Computer Vision Overview

There are three main components for our computer vision (CV) system: target detection pipeline, mapping, and synthetic data generation. A brief overview of each part is detailed below. For any specifics, visit their respective pages.

Target Detection Pipeline

Our main CV pipeline is currently designed to use YOLO11 for target detection, and then we map the detections to geographic locations (latitude, longitude, altitude) with our localization software. Finally, we manually verify the detection results and accept or reject each detection.
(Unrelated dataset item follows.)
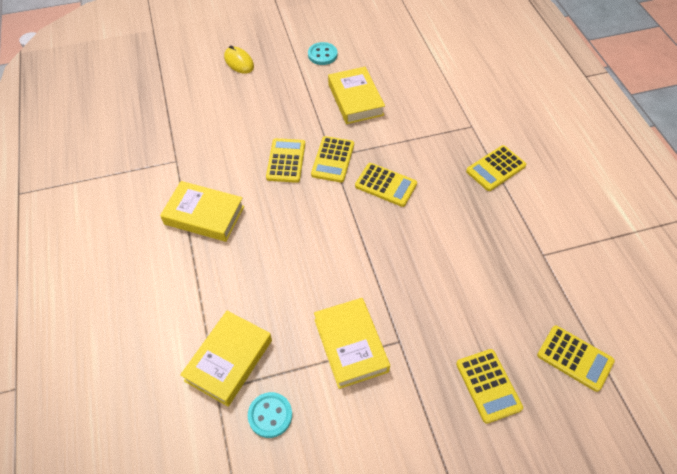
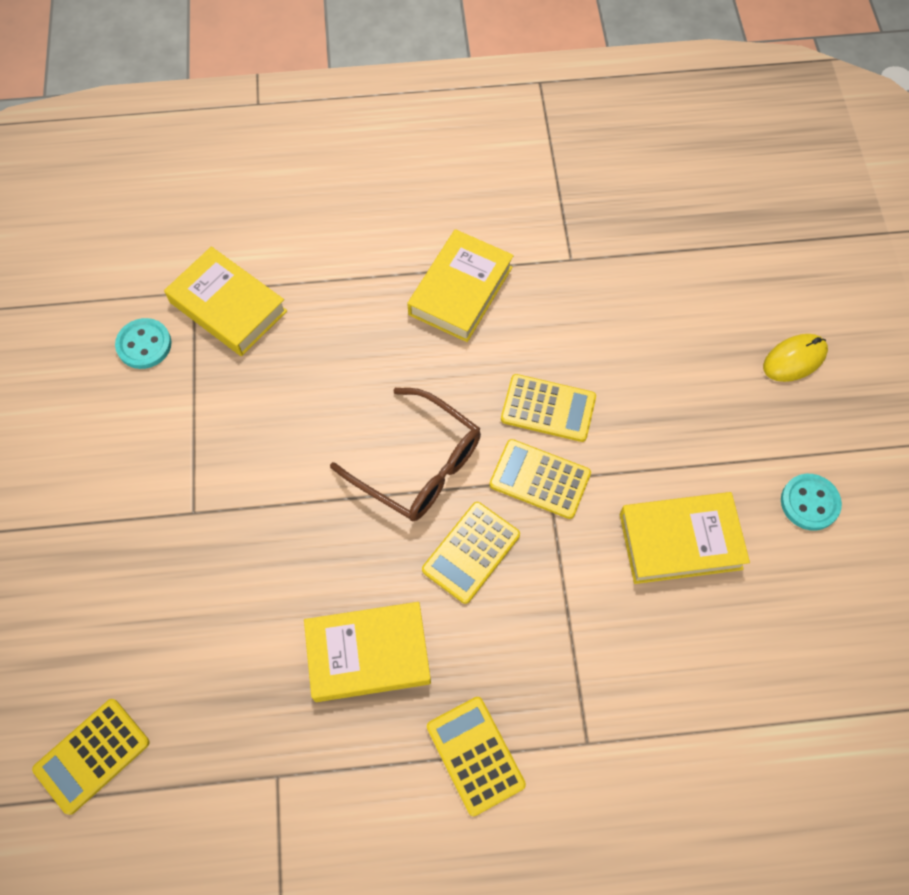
camera: 100 degrees right, 10 degrees up
(336, 219) = (418, 465): none -> brown glasses
(351, 345) = (206, 449): yellow book -> yellow book (368, 654)
(488, 385) = (94, 614): yellow calculator -> none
For every image we capture from the plane, it goes through this pipeline. In the future, we plan to run a clustering algorithm on all detected targets in every processed image to automatically extract such information with high confidence.

Mapping System

Our mapping system creates a large-scale aerial panorama by stitching together multiple overlapping images taken from the plane via OpenCV. We do this in a two-pass process, where the first pass breaks all images collected into smaller overlapping chunks and stitches each of these chunks, and the second pass stitches the results of the first pass together. This helps us handle large volumes of images while managing memory constraints.

Synthetic Dataset Generation

Our synthetic data generation, more commonly known as "not-stolen", is responsible for generating synthetic aerial images that aim to simulate pictures we would take in the competition. By layering a set of targets on top of background aerial images of the runway of the competition venue, we use this system to test and benchmark our target detection pipeline. This allows us to quickly swap between different models and test which works the best for our use cases.